Task requirements —
Report the count of lines below that include "Desenvolvedores", without any other text.

Content starts

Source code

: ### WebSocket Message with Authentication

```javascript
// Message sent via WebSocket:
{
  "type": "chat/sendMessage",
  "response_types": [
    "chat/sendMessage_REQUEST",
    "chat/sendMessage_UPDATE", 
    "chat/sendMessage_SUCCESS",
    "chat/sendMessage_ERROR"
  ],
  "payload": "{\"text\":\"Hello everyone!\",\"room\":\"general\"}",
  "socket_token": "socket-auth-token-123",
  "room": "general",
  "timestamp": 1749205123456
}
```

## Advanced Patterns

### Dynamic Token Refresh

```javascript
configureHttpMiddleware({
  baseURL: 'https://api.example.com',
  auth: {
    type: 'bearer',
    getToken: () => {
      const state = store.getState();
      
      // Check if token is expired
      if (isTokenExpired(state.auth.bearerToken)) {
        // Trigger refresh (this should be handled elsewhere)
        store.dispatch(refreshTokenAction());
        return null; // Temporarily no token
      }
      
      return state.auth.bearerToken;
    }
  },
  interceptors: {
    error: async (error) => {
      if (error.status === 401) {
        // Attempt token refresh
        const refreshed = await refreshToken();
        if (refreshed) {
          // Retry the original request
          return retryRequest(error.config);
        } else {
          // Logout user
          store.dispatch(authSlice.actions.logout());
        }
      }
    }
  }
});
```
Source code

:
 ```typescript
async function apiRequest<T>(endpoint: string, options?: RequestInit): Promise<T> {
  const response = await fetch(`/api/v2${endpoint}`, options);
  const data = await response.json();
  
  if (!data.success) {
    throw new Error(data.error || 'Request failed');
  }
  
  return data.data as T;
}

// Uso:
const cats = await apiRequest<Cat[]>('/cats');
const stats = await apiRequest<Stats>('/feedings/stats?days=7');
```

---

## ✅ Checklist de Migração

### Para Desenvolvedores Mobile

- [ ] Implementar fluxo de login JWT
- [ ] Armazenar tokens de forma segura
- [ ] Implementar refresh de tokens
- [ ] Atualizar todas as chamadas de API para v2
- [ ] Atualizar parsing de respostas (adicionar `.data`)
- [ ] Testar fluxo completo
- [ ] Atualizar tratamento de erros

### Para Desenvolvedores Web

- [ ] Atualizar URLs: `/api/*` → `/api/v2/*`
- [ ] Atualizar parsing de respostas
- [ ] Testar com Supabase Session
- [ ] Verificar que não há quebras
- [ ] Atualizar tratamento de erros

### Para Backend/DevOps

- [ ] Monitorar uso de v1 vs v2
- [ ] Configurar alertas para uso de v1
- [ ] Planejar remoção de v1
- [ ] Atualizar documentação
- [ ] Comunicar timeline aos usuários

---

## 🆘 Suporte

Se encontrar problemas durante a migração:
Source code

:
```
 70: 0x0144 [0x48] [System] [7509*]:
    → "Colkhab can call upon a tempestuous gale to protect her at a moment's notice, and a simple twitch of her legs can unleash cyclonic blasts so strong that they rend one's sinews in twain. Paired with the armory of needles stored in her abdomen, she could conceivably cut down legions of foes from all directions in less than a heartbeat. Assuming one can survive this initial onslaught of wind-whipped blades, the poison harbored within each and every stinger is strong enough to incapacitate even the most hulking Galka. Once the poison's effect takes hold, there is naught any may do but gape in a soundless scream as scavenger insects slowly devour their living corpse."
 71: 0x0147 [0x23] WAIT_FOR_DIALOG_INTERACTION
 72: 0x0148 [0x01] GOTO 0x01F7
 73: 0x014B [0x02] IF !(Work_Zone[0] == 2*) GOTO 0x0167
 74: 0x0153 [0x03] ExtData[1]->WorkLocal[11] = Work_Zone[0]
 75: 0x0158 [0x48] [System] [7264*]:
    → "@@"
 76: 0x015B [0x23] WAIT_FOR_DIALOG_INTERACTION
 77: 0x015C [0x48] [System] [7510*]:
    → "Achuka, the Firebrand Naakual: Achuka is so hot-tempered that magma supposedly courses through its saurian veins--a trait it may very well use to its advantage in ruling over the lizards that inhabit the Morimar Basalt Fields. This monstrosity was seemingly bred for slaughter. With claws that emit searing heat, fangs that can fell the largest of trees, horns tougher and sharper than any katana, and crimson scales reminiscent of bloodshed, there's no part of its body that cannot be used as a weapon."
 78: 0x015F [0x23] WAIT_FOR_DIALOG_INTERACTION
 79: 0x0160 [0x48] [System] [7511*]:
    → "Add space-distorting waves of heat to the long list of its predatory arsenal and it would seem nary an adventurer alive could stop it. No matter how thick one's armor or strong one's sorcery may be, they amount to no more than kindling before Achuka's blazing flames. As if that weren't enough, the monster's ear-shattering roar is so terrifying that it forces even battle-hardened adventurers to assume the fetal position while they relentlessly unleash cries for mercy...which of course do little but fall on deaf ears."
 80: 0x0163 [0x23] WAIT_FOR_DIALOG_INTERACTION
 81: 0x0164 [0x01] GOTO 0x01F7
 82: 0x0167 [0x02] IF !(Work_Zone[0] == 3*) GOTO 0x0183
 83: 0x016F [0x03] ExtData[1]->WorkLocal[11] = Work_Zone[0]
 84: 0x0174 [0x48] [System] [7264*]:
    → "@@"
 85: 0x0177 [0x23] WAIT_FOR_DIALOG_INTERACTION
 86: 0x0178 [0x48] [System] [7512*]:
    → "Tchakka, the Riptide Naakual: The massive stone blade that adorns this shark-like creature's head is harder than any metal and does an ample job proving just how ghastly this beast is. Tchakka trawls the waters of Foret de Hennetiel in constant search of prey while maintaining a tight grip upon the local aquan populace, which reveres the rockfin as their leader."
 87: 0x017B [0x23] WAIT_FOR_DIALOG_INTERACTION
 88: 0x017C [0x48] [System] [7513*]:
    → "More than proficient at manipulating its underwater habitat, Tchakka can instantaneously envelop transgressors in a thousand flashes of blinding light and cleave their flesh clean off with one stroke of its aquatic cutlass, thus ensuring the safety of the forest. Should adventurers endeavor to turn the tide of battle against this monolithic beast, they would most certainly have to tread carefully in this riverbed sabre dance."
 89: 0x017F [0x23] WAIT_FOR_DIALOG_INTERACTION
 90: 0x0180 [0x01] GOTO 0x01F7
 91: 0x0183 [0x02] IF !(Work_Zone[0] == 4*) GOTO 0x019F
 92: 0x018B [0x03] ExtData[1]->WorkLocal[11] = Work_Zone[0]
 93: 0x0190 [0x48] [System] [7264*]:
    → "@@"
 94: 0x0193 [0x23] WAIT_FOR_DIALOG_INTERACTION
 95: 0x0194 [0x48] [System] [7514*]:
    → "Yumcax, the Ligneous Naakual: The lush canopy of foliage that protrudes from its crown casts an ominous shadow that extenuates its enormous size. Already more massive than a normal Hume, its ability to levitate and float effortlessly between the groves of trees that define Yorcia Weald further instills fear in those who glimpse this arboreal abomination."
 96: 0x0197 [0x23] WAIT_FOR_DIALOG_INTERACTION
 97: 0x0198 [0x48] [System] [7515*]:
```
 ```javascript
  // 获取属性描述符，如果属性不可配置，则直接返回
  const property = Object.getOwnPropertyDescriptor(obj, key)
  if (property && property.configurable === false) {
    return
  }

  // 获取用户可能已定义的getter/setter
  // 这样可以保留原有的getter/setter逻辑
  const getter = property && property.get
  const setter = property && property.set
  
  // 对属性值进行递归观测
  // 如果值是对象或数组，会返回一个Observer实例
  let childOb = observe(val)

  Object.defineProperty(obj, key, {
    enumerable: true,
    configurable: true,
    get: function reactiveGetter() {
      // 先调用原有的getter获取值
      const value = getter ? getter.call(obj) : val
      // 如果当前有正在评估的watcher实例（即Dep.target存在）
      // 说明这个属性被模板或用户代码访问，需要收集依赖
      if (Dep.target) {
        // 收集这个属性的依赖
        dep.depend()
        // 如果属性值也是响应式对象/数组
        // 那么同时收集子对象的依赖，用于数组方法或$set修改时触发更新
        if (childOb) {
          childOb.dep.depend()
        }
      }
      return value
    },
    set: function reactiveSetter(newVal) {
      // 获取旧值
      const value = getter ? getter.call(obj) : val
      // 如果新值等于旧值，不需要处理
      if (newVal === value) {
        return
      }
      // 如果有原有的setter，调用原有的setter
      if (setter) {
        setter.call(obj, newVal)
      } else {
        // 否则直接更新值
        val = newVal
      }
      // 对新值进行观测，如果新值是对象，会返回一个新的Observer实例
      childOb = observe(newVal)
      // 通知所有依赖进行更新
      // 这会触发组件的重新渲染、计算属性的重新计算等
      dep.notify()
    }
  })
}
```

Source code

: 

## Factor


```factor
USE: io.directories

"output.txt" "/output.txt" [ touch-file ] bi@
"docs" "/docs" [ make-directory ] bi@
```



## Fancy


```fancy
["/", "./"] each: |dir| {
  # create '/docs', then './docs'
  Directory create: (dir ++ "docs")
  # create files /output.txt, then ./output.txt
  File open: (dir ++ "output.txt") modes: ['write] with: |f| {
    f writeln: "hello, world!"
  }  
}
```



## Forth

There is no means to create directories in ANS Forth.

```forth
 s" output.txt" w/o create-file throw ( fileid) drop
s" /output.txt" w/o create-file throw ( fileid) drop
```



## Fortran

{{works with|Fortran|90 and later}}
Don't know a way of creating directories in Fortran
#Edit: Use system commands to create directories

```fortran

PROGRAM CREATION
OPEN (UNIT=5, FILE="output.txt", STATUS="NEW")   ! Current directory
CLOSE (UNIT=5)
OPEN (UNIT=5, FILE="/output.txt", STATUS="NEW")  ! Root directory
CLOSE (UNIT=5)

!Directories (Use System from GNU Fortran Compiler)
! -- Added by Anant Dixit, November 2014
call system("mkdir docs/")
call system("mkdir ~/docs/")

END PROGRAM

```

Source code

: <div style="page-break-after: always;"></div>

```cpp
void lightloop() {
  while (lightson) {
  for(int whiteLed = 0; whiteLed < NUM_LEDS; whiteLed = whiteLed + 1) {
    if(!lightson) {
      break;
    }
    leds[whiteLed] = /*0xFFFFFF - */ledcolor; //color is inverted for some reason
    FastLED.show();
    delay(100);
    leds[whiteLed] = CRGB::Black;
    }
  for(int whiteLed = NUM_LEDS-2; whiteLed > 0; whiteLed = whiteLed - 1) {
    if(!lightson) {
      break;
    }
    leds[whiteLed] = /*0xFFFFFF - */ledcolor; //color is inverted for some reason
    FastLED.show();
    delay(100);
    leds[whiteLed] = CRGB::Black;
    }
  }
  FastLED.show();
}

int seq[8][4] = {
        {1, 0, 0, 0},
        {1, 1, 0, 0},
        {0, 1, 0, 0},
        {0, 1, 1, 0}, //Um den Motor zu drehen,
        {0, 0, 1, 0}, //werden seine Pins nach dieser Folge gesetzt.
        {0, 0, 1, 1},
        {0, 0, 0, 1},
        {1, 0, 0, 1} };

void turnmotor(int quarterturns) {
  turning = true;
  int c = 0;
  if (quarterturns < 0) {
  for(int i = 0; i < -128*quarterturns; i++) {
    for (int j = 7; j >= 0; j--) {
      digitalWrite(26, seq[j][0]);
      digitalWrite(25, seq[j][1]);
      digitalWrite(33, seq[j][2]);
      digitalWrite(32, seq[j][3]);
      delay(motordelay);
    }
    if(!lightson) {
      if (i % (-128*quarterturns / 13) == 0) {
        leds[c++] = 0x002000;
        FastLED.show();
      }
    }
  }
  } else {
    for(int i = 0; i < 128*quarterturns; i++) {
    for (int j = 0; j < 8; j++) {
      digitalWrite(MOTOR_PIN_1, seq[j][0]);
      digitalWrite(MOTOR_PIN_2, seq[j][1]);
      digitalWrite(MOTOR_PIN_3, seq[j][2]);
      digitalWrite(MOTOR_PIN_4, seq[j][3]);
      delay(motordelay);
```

Content ends

Solved exercise —
2